In other words, for most people, spirituality is a luxury, something to be sought after more “basic” needs are met. Addicts are somehow different in this respect, in that for them there can be nothing resembling a normal life if their spiritual needs are not met first.
Of course, we don’t mean to say that only addicts are capable of truly yearning for God. In Song of Songs (2:5), King Solomon describes the feeling of being “lovesick” for God. That is not the point, anyway. It is not the longing for spiritual wholeness that causes addiction.
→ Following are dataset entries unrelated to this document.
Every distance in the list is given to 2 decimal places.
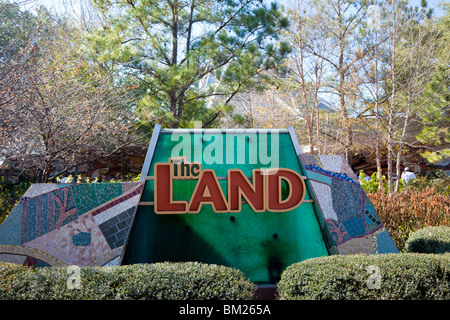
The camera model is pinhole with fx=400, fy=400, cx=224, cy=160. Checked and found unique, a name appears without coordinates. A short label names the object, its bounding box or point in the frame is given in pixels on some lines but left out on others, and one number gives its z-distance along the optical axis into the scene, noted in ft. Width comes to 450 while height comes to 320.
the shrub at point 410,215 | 25.70
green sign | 18.11
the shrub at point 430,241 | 19.26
What makes an addict an addict is the combination of two factors: (1) they are profoundly disturbed and unsettled with their own existence as an entity apart from God; and (2) for reasons unknown, they can somehow briefly simulate relief from this condition by taking their drug of choice.
This is the trap of addiction, and it is the real problem we have been trying to define. The real problem that lies at the core of addiction is that addicts are people who are in dire need of a relationship with God but are able to substitute fulfilling this need with a behavior that is essentially self-destructive.
Really, the drug of choice becomes the addict’s god. This is not meant as mere rhetoric. Addiction is idol worship in the most fundamental sense of the term—turning to something other than God to do for you what only God can do.
I am still reading the book. We continue to meet with our Addiction Recovery Support Group each Sunday evening. Sharing our journey away from co-addiction in our small group (usually less than ten) each week has been a life-changing experience for me. I believe Carol feels the same way. I highly recommend the program and the Family Support Group: Healing Through Christ.